I am a Hero : Le héros malheureux d’un conte morbide
Dans la sélection officielle des albums présentés au Festival International de la BD d’Angoulême, figure le premier tome du seinen dérangeant I am a Hero. Présentation de ce volume à suspens centré sur le personnage principal.
Vous n’aurez jamais suivi l’histoire d’un personnage aussi minable que Hideo Suzuki avec autant d’attention. Dans le premier tome du récit de Kengo HANAZAWA : I am a Hero, tout est fait pour que le protagoniste suscite votre pitié. Décrit comme un perdant, l’auteur nous dresse un tableau bien peu réjouissant de cet homme de 35 ans, assistant mangaka en mal de reconnaissance.
Entre la petite amie frustrée qui regrette son ex, son éditeur qui rejette en bloc toutes ses idées et son incurable paranoïa (il parle avec un être imaginaire et se bat à l’arme à feu contre ses hallucinations), Hideo ne fait vraiment pas envie. Même s’il semble surmonter ses crises d’angoisses de manière éphémère en se répétant sans arrêt « I am a hero » (je suis un héros), on voit bien que le pauvre subit sa vie plus qu’il ne la prend en main.
Ça ne donne pas envie certes mais ce personnage, malsain à souhait, est plutôt convaincant. Parce qu’il est bien écrit. En plus, le dessin – cru, morbide et réaliste – accentue notre sentiment de malaise. Le premier tome sert en fait d’introduction à l’intrigue générale. L’action étant amenée très progressivement mais explicitement alors qu’on découvre le héros.
L’action en question c’est ce moment – que le lecteur voit venir donc – où on bascule dans l’horreur. Un mal mystérieux qui transforme certaines personnes en espèce de zombies (particulièrement moches) se propage. On sent que la réalité va vite prendre des allures de cauchemar, soit la plus grande peur de Hideo. Et pourtant, il est tellement obsédé par ses drames personnels, enfermé dans sa routine et contrôlé par ses délires qu’il passe – au début – complètement à côté. La question c’est évidemment de savoir si notre héros est vraiment un héros. S’il va devenir le « personnage principal de sa propre vie » (expression qui revient dans l’ouvrage).
Le procédé narratif utilisé par l’auteur dans ce tome est très habile et marque le suspens.
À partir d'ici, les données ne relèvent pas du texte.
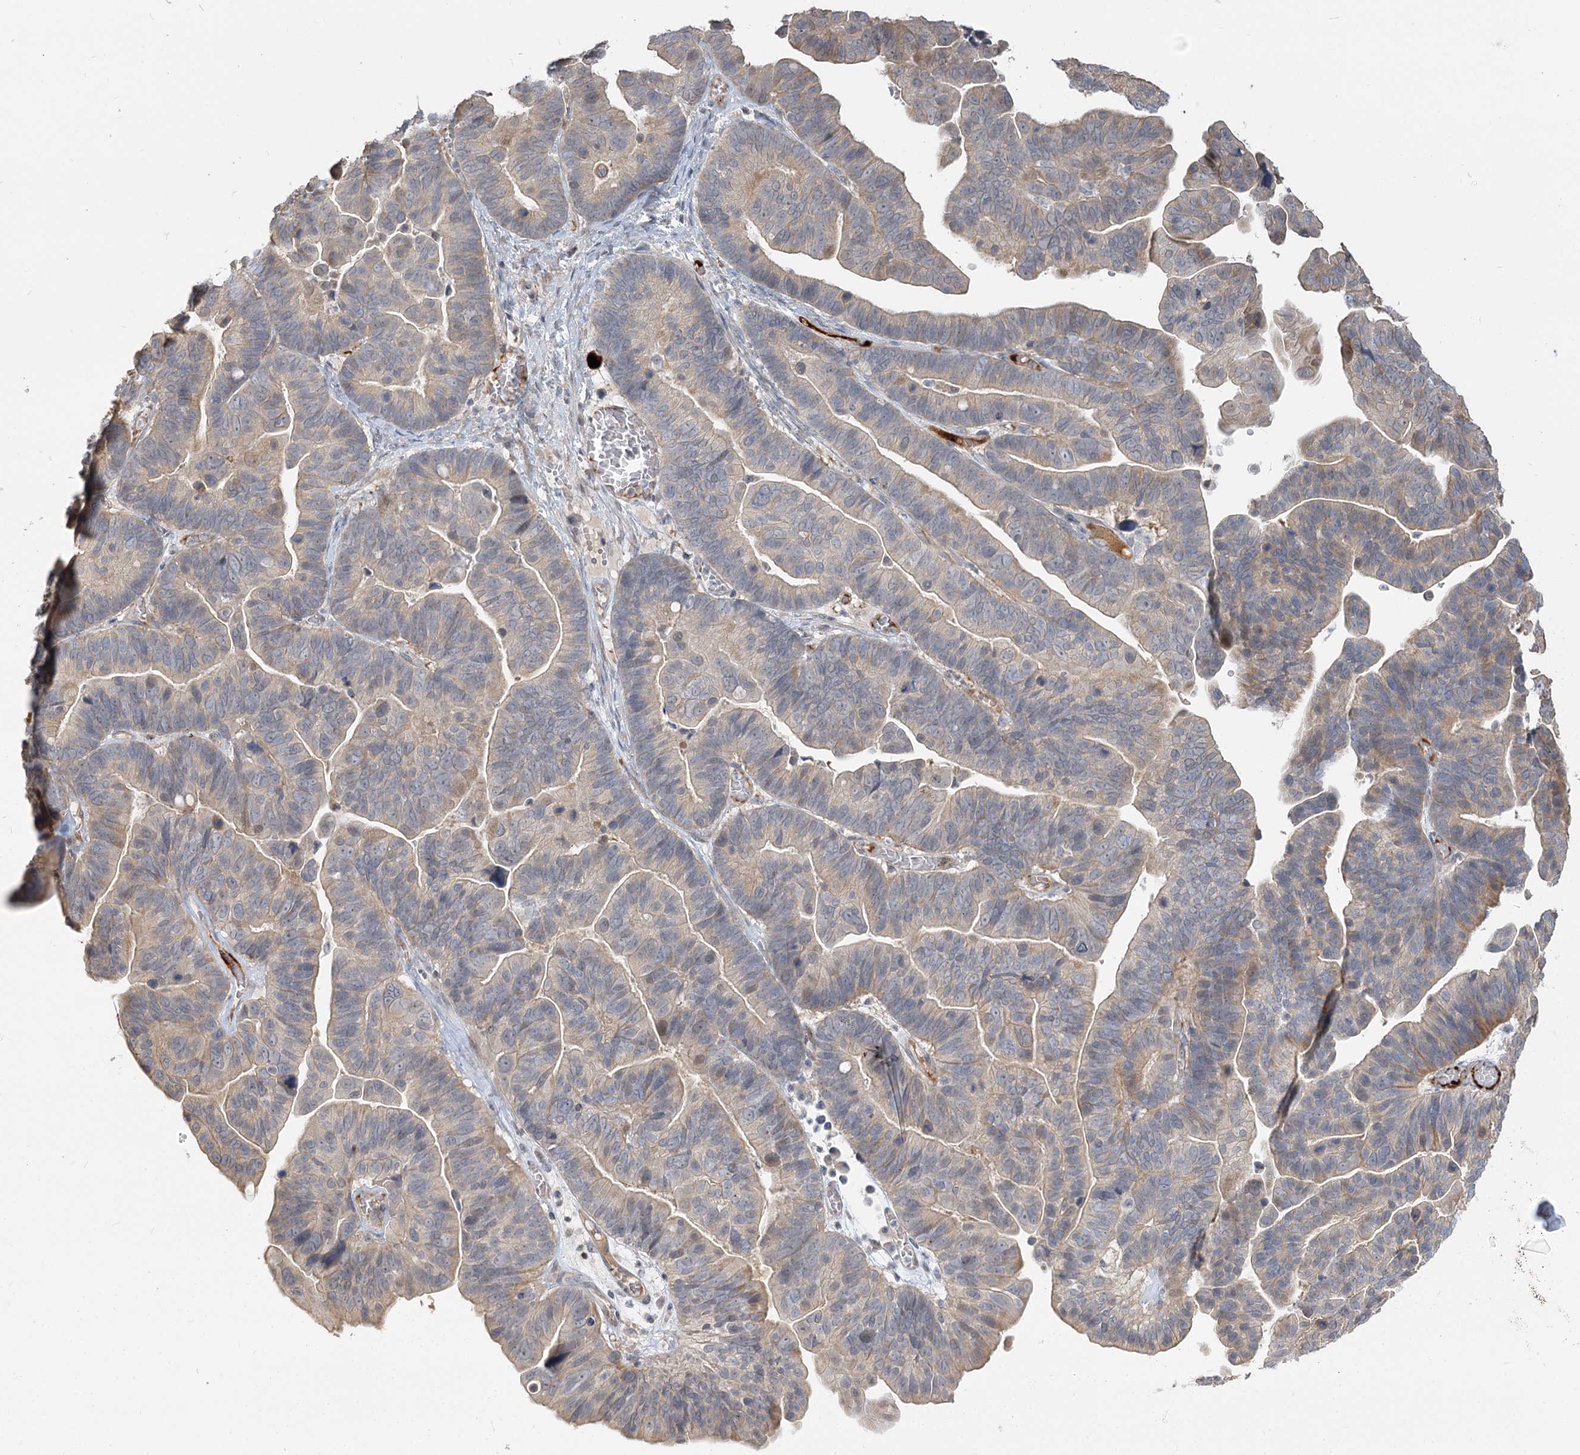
{"staining": {"intensity": "weak", "quantity": "25%-75%", "location": "cytoplasmic/membranous"}, "tissue": "ovarian cancer", "cell_type": "Tumor cells", "image_type": "cancer", "snomed": [{"axis": "morphology", "description": "Cystadenocarcinoma, serous, NOS"}, {"axis": "topography", "description": "Ovary"}], "caption": "Immunohistochemistry (DAB) staining of human ovarian cancer displays weak cytoplasmic/membranous protein staining in about 25%-75% of tumor cells.", "gene": "GUCY2C", "patient": {"sex": "female", "age": 56}}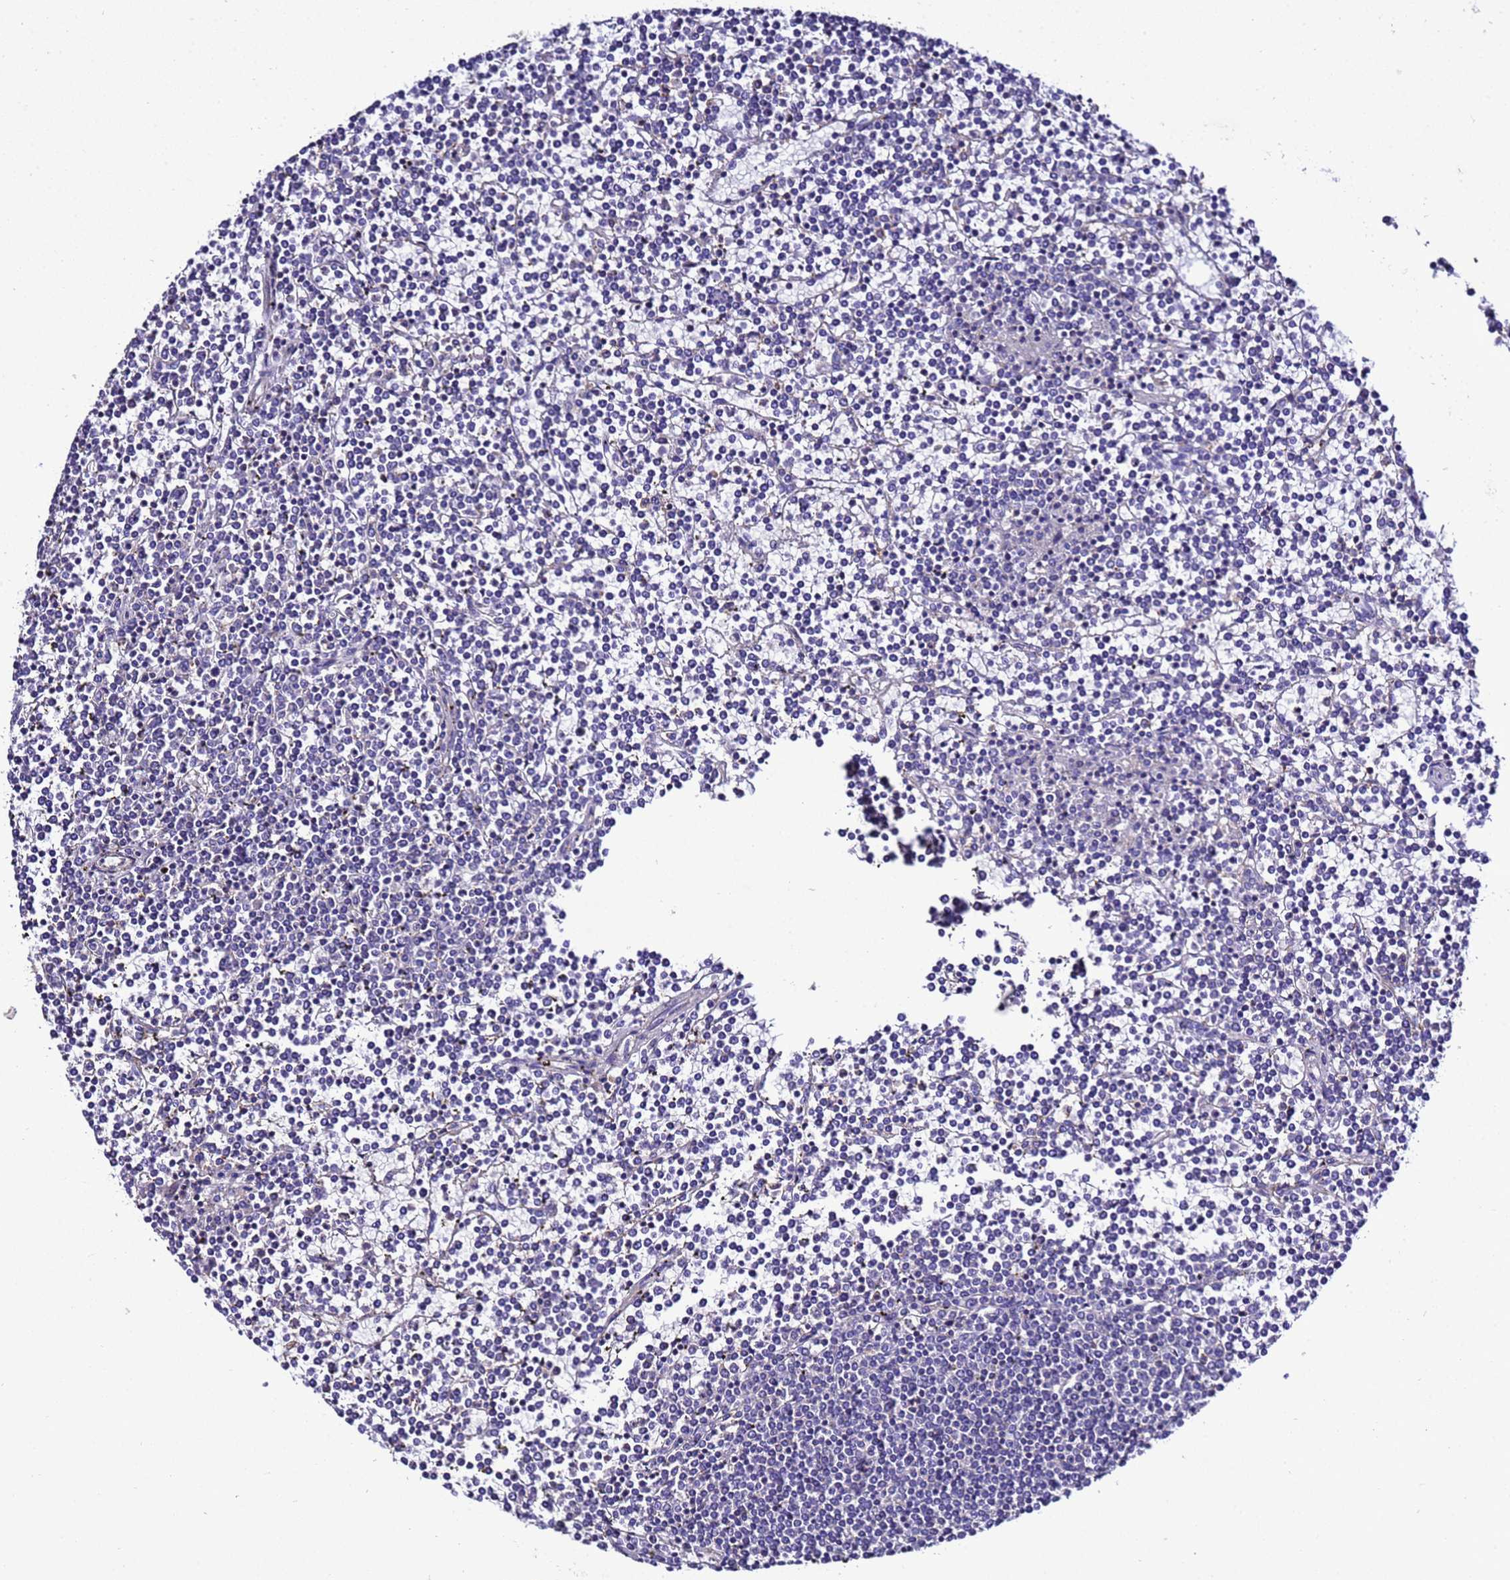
{"staining": {"intensity": "negative", "quantity": "none", "location": "none"}, "tissue": "lymphoma", "cell_type": "Tumor cells", "image_type": "cancer", "snomed": [{"axis": "morphology", "description": "Malignant lymphoma, non-Hodgkin's type, Low grade"}, {"axis": "topography", "description": "Spleen"}], "caption": "IHC of low-grade malignant lymphoma, non-Hodgkin's type shows no expression in tumor cells.", "gene": "MYL12A", "patient": {"sex": "female", "age": 19}}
Hideo voit des monstres partout dans son imagination, mais quand ils apparaissent vraiment, il ne les voit pas. Seul le lecteur peut apprécier l’ironie de la situation. D’autre part les signes qui annoncent qu’on va basculer dans l’horreur sont très bien distillés, toujours en faisant un parallèle avec la vie du héros. Ils se fondent dans le décor tout en restant visible. Cerise sur le gâteau : la mise en scène de certains passages. Le mangaka prend le temps de s’étaler sur plusieurs tableaux, ça ne ralentit pas l’action pour autant.
On se demande un peu ce qui a pu passer par la tête de l’auteur pour créer un tel personnage et le placer dans un tel contexte. Peut-être aurons-nous la réponse lors de sa venue au festival Made in Asia qui se déroulera à Bruxelles du 8 au 10 mars.
En tout cas la série a fait son chemin jusqu’à Angoulême puisque le premier volume de la série (qui en compte actuellement 10 au Japon) fait partie de la sélection officielle face au tome 4 de Thermae Romae et au tome 11 de SOIL (pour les mangas).